It is natural and human to believe that something or someone outside of ourselves will make us feel whole and complete. Maybe you don’t feel this way, but if I’m being honest, sometimes on rainy cold days when I am alone binge-watching Netflix, I do believe there is someone out there that will fit into my life like a missing puzzle piece.
The need for someone to complete us is most likely due to narratives we are fed by our families and society telling us we need to find the ideal partner. We tend to internalize these themes starting at a young age, taught that these dream-partners they exist, ready for us at the right time.
But there is no right time, and there is no right person. At the end of the day, our ideal future partner is only a fantasy in our heads; a reflection of ourselves and the stories of who we think we are and how we think we our lives should be.
Alain de Botton, a Swiss-born British philosopher, published the most widely read New York Times article of 2016, “Why You Will Marry The Wrong Person.” His piece stirred criticism from many sources. Publications with large millennial readerships, such as Quartz and Verily Magazine, published pieces deriding the article as cynical, and dark.
So I did a little more research, and delved deeper into Botton’s argument. In>his 2017 talk for Zeitgeist Minds, Botton explains his message in further detail. He begins by reminding us that we are all strange, and none of us are easy to live with. Often, we do not even know about our own eccentricities.
“Our friends know more about us than we often learn in forty years of life,” he tells the audience. More often than not, our friends and families know more about how those eccentricities affect those around us, but tend to keep from sharing the details.
Another obstacle Botton emphasizes is our response in times of distress, claiming that when we need someone the most is when we choose not to act vulnerable. Oftentimes, we would rather sulk than be vulnerable because we expect our partners to know what’s wrong without the need to articulate the issue at hand with actual words. Like children with our parents, we hope that our lovers will be able to guess exactly what’s upset us, believing that a true lover will understand our feelings without needing any explanation.
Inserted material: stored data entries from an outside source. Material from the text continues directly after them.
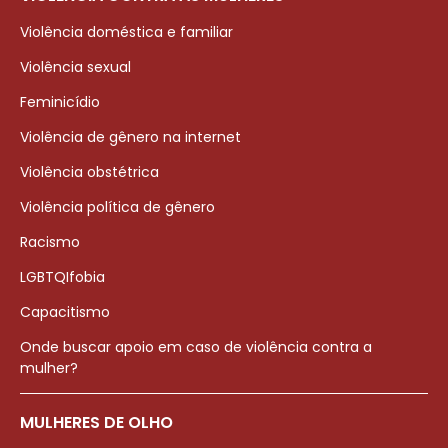
Violência doméstica e familiar
Violência sexual
Feminicídio
Violência de gênero na internet
Violência obstétrica
Violência política de gênero
Racismo
LGBTQIfobia
Capacitismo
Onde buscar apoio em caso de violência contra a
mulher?
MULHERES DE OLHO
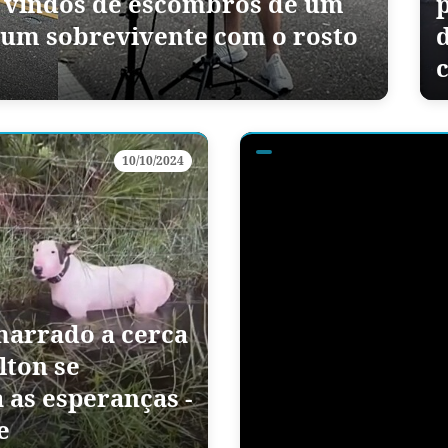
s vindos de escombros de um
 um sobrevivente com o rosto
10/10/2024
marrado a cerca
lton se
 as esperanças -
e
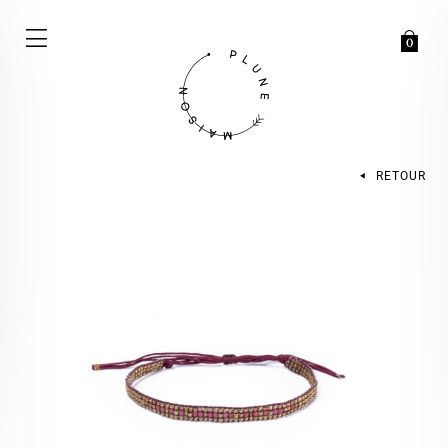
0
RETOUR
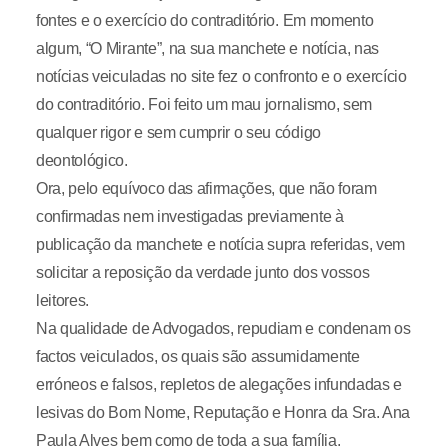
fontes e o exercício do contraditório. Em momento
algum, “O Mirante”, na sua manchete e notícia, nas
notícias veiculadas no site fez o confronto e o exercício
do contraditório. Foi feito um mau jornalismo, sem
qualquer rigor e sem cumprir o seu código
deontológico.
Ora, pelo equívoco das afirmações, que não foram
confirmadas nem investigadas previamente à
publicação da manchete e notícia supra referidas, vem
solicitar a reposição da verdade junto dos vossos
leitores.
Na qualidade de Advogados, repudiam e condenam os
factos veiculados, os quais são assumidamente
erróneos e falsos, repletos de alegações infundadas e
lesivas do Bom Nome, Reputação e Honra da Sra. Ana
Paula Alves bem como de toda a sua família.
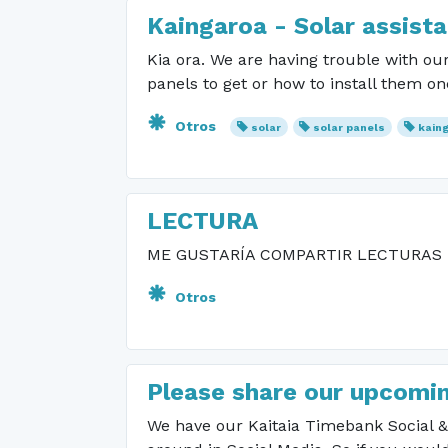
Kaingaroa - Solar assist
Kia ora. We are having trouble with o
panels to get or how to install them 
Otros
solar
solar panels
kain
LECTURA
ME GUSTARÍA COMPARTIR LECTURAS
Otros
Please share our upcomin
We have our Kaitaia Timebank Social 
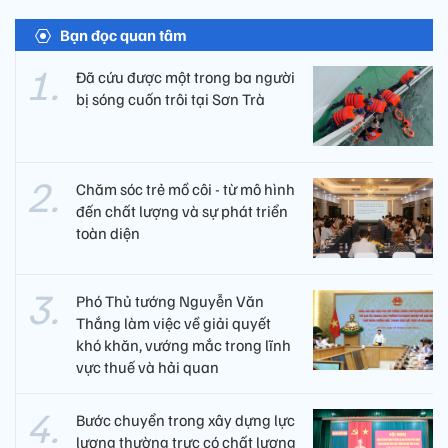
Bạn đọc quan tâm
Đã cứu được một trong ba người
bị sóng cuốn trôi tại Sơn Trà
Chăm sóc trẻ mồ côi - từ mô hình
đến chất lượng và sự phát triển
toàn diện
Phó Thủ tướng Nguyễn Văn
Thắng làm việc về giải quyết
khó khăn, vướng mắc trong lĩnh
vực thuế và hải quan
Bước chuyển trong xây dựng lực
lượng thường trực có chất lượng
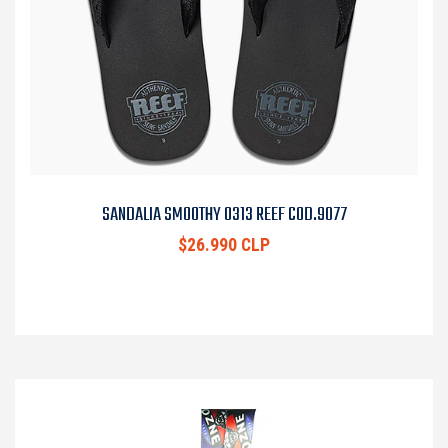
SANDALIA SMOOTHY 0313 REEF COD.9077
$26.990 CLP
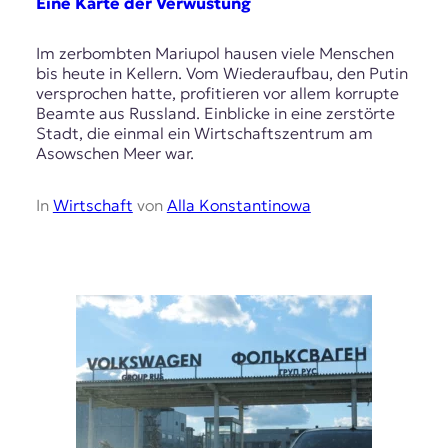
Eine Karte der Verwüstung
Im zerbombten Mariupol hausen viele Menschen
bis heute in Kellern. Vom Wiederaufbau, den Putin
versprochen hatte, profitieren vor allem korrupte
Beamte aus Russland. Einblicke in eine zerstörte
Stadt, die einmal ein Wirtschaftszentrum am
Asowschen Meer war.
In
Wirtschaft
von
Alla Konstantinowa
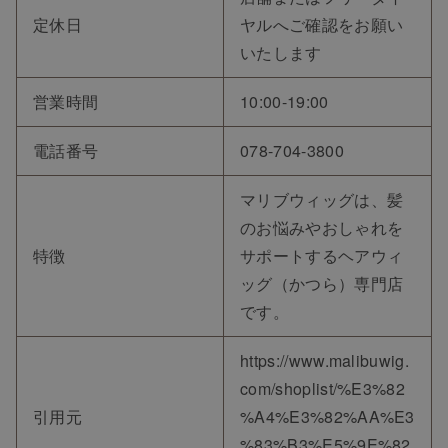
定休日
ヤルへご確認をお願い
いたします
営業時間
10:00-19:00
電話番号
078-704-3800
マリブウィッグは、髪
のお悩みやおしゃれを
特徴
サポートするヘアウィ
ッグ（かつら）専門店
です。
https://www.malibuwig.
com/shoplist/%E3%82
引用元
%A4%E3%82%AA%E3
%83%B3%E5%9E%82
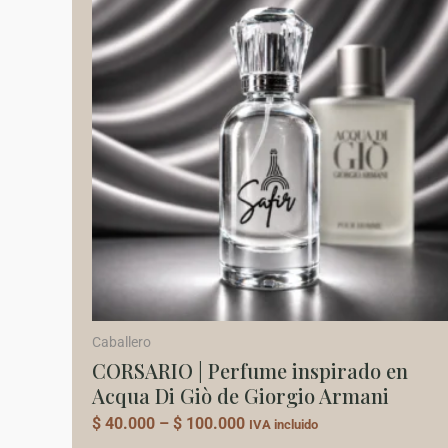
producto
$ 40.000
tiene
through
$ 100.000
múltiples
variantes.
Las
opciones
se
pueden
elegir
en
la
página
de
Caballero
producto
CORSARIO | Perfume inspirado en
Acqua Di Giò de Giorgio Armani
$
40.000
–
$
100.000
IVA incluido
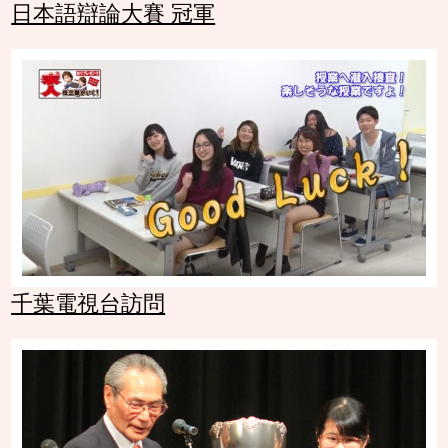
日本語辯論大賽 冠軍
千葉電視台訪問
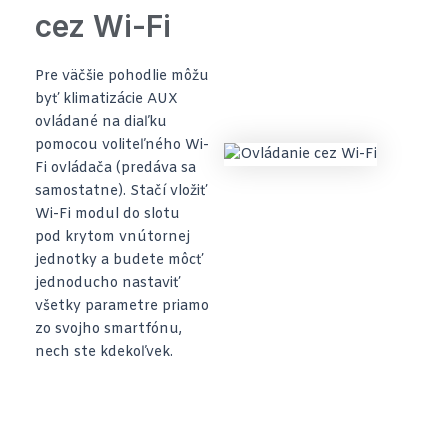
cez Wi-Fi
Pre väčšie pohodlie môžu
byť klimatizácie AUX
ovládané na diaľku
pomocou voliteľného Wi-
Fi ovládača (predáva sa
samostatne). Stačí vložiť
Wi-Fi modul do slotu
pod krytom vnútornej
jednotky a budete môcť
jednoducho nastaviť
všetky parametre priamo
zo svojho smartfónu,
nech ste kdekoľvek.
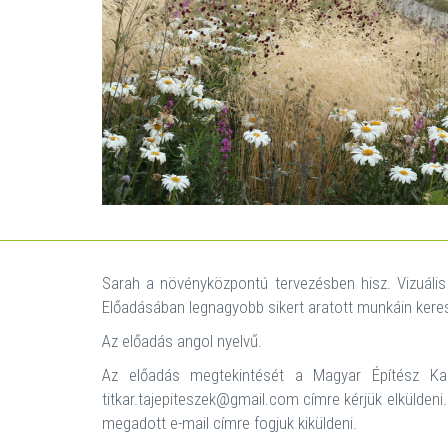
Sarah a növényközpontú tervezésben hisz. Vizuális s
Előadásában legnagyobb sikert aratott munkáin keresz
Az előadás angol nyelvű.
Az előadás megtekintését a Magyar Építész Kam
titkar.tajepiteszek@gmail.com címre kérjük elküldeni.
megadott e-mail címre fogjuk kiküldeni.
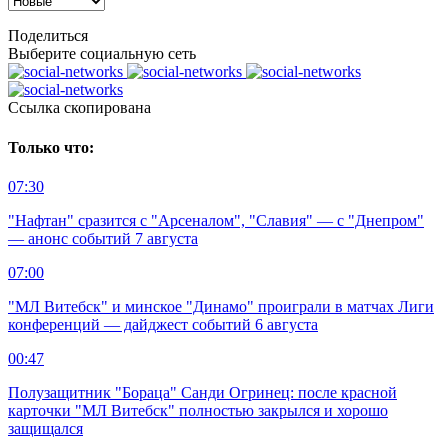
Поделиться
Выберите социальную сеть
Ccылка скопирована
Только что:
07:30
"Нафтан" сразится с "Арсеналом", "Славия" — с "Днепром"
— анонс событий 7 августа
07:00
"МЛ Витебск" и минское "Динамо" проиграли в матчах Лиги
конференций — дайджест событий 6 августа
00:47
Полузащитник "Бораца" Санди Огринец: после красной
карточки "МЛ Витебск" полностью закрылся и хорошо
защищался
Like our child selves, we want to find partners that feel familiar. But familiarity does not always equal happiness. Instead Botton says, “we want someone that will make us suffer in a way that we need to suffer” — we want to suffer in a familiar way. This forces us to confront unhealthy patterns in our own childhood and upbringing, and doing the work to break free of these patterns. Sometimes we are not attracted to who is best for us, rather we want whoever feels like home to us.
So where does that leave us in our quest for love and finding our ideal life partner? How do we find true love and keep it? Botton reminds us love isn’t always the butterflies and roses we imagined as children. He claims that to love “is to have the willingness to interpret someone's on-the-surface, not-very-appealing behaviour in order to find more benevolent reasons why it may be unfolding.” In other words, love is the charity and generosity of interpretation.
So go out there and enjoy your Mr. or Mrs. Wrong, and be generous with your love, and understanding of their innerworkings.